O desastre, classificado como o pior no país desde o ano de 1900, ocorre em um momento de extrema fragilidade política e econômica. A dificuldade de comunicação e os danos severos a infraestruturas críticas, como o teto do Aeroporto de Caracas, têm dificultado o trabalho de resgate das equipes de emergência.
Números e buscas sob escombros
Embora o número oficial de mortos ainda não tenha sido consolidado, as projeções são alarmantes. Um site colaborativo criado pela população já contabiliza cerca de 36 mil registros de pessoas desaparecidas. Estimativas de órgãos americanos sugerem que o número total de vítimas — entre mortos e desaparecidos — pode variar de 10 mil a 100 mil pessoas, dado o volume de edifícios colapsados.

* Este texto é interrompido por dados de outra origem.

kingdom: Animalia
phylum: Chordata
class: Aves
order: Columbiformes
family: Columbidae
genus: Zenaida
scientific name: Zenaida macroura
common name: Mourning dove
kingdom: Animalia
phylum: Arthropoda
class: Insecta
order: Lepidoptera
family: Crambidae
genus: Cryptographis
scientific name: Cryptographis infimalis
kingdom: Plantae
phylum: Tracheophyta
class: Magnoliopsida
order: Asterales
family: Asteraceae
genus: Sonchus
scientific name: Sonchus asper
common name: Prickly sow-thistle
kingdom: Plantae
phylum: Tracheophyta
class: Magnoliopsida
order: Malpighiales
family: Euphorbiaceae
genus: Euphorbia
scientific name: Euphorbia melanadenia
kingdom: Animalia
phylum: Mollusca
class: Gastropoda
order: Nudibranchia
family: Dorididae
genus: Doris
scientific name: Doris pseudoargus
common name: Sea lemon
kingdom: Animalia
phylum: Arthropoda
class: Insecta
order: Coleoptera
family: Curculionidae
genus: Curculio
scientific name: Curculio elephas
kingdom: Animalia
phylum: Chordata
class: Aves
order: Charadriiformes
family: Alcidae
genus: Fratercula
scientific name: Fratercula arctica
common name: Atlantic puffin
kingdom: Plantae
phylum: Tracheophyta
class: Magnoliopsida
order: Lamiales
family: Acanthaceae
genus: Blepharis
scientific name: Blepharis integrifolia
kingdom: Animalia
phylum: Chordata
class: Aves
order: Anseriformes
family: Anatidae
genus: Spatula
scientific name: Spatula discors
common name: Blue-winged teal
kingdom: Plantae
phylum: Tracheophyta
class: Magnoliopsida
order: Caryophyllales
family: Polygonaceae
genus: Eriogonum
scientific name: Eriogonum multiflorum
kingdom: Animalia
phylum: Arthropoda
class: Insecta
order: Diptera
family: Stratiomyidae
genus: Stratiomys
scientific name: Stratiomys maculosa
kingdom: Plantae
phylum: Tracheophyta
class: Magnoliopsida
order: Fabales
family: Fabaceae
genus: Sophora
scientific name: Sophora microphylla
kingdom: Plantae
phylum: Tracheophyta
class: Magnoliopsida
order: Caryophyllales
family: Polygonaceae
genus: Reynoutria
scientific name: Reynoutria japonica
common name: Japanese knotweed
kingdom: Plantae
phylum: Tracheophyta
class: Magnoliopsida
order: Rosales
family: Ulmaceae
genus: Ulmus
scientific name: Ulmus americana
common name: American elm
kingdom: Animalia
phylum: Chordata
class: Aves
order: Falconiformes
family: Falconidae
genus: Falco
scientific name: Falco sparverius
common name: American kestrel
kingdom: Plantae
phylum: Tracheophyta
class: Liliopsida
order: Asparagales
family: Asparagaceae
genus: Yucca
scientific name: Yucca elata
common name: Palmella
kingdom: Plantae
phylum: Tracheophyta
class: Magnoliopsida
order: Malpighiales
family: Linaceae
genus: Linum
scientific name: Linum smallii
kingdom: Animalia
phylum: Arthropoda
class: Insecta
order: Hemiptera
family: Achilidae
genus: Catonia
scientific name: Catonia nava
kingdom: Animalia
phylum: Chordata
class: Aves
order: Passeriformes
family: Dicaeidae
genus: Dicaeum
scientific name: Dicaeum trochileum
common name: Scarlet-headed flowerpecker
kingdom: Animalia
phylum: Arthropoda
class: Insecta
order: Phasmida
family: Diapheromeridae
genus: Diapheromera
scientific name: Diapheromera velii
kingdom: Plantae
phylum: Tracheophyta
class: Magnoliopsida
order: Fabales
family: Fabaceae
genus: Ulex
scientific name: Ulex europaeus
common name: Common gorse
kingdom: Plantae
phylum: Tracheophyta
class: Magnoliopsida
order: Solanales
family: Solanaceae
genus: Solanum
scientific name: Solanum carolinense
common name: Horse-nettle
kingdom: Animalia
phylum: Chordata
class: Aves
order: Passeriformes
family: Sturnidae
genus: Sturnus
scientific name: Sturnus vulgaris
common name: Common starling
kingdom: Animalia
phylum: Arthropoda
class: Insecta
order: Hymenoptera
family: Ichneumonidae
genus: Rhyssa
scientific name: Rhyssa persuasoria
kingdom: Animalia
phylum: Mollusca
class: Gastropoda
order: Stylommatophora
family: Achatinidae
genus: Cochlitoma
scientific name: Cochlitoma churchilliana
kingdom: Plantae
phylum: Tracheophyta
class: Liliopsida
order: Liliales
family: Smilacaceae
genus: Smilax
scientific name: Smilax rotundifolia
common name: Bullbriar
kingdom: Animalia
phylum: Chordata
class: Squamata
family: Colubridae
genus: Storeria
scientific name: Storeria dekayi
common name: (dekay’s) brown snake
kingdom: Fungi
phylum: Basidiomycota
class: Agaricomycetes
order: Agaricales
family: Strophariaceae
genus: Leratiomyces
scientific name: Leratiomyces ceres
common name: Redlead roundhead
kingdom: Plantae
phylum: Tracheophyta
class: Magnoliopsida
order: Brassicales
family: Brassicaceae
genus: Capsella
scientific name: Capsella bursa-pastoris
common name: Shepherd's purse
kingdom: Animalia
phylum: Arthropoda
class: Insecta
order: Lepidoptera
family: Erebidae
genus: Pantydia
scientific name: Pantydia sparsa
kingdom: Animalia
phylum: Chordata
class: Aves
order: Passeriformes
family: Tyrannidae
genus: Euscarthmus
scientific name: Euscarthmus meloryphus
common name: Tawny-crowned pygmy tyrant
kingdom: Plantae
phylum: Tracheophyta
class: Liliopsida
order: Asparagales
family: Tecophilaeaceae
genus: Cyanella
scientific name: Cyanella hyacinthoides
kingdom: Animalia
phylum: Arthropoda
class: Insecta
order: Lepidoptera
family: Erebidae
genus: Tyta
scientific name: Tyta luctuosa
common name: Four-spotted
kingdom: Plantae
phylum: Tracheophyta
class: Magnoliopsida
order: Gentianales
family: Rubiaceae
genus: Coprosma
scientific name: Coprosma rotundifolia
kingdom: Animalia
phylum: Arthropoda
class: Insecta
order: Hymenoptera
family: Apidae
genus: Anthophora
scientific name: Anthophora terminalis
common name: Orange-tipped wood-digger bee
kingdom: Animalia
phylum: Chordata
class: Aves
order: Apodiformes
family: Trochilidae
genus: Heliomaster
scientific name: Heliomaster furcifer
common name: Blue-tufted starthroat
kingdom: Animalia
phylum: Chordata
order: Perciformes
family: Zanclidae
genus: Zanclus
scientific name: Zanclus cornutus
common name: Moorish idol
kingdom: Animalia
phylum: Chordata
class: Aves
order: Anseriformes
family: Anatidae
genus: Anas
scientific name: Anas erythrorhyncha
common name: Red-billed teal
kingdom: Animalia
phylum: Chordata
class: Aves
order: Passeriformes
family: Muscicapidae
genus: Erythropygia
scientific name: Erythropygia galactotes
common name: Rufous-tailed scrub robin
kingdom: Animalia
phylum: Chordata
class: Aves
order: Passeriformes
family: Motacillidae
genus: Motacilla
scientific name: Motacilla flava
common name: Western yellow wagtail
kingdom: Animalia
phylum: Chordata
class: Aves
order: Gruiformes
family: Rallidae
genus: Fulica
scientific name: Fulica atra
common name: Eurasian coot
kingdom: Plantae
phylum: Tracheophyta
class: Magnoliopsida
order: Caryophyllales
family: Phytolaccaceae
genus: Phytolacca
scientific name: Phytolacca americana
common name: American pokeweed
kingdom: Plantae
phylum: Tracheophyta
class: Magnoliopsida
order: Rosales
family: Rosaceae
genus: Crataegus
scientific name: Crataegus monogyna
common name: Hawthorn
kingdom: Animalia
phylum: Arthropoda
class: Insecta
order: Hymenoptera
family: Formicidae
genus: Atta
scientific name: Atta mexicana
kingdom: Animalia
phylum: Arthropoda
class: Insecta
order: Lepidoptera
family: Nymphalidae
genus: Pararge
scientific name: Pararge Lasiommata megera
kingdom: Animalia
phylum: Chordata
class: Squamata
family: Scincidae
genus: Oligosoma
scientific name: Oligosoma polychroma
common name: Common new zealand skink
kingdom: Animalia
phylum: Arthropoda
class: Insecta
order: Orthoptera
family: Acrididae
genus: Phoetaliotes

Especialistas alertam que réplicas podem continuar por dias ou semanas, aumentando o risco para as estruturas que permaneceram de pé, mas que já se encontram fragilizadas.
Mobilização Internacional
A presidente interina, Delcy Rodríguez, lançou um apelo urgente por ajuda humanitária. A resposta internacional foi imediata: Estados Unidos (com previsão de um fundo inicial de 200 milhões de dólares), Brasil, países europeus e a China já se dispuseram a enviar pessoal e recursos.
O principal desafio para a chegada de ajuda é a interdição de aeroportos e a complexidade logística no terreno, agravada pela instabilidade política que o país enfrenta desde o início do ano.
Impactos no Brasil
Embora o epicentro tenha sido na Venezuela, o tremor foi sentido em diversos estados brasileiros, incluindo Amazonas, Roraima, Amapá e Pará. Sismólogos do Instituto de Astronomia, Geofísica e Ciências Atmosféricas da USP tranquilizaram a população brasileira, afirmando que, embora as ondas do terremoto tenham sido percebidas em prédios altos e casas (especialmente em Manaus e Barcelos), o fenômeno não apresenta potencial destrutivo para o território nacional, perdendo força à medida que se distancia do epicentro.
As próximas horas serão cruciais para a operação de resgate, enquanto o mundo observa a Venezuela em uma corrida contra o tempo para salvar sobreviventes soterrados.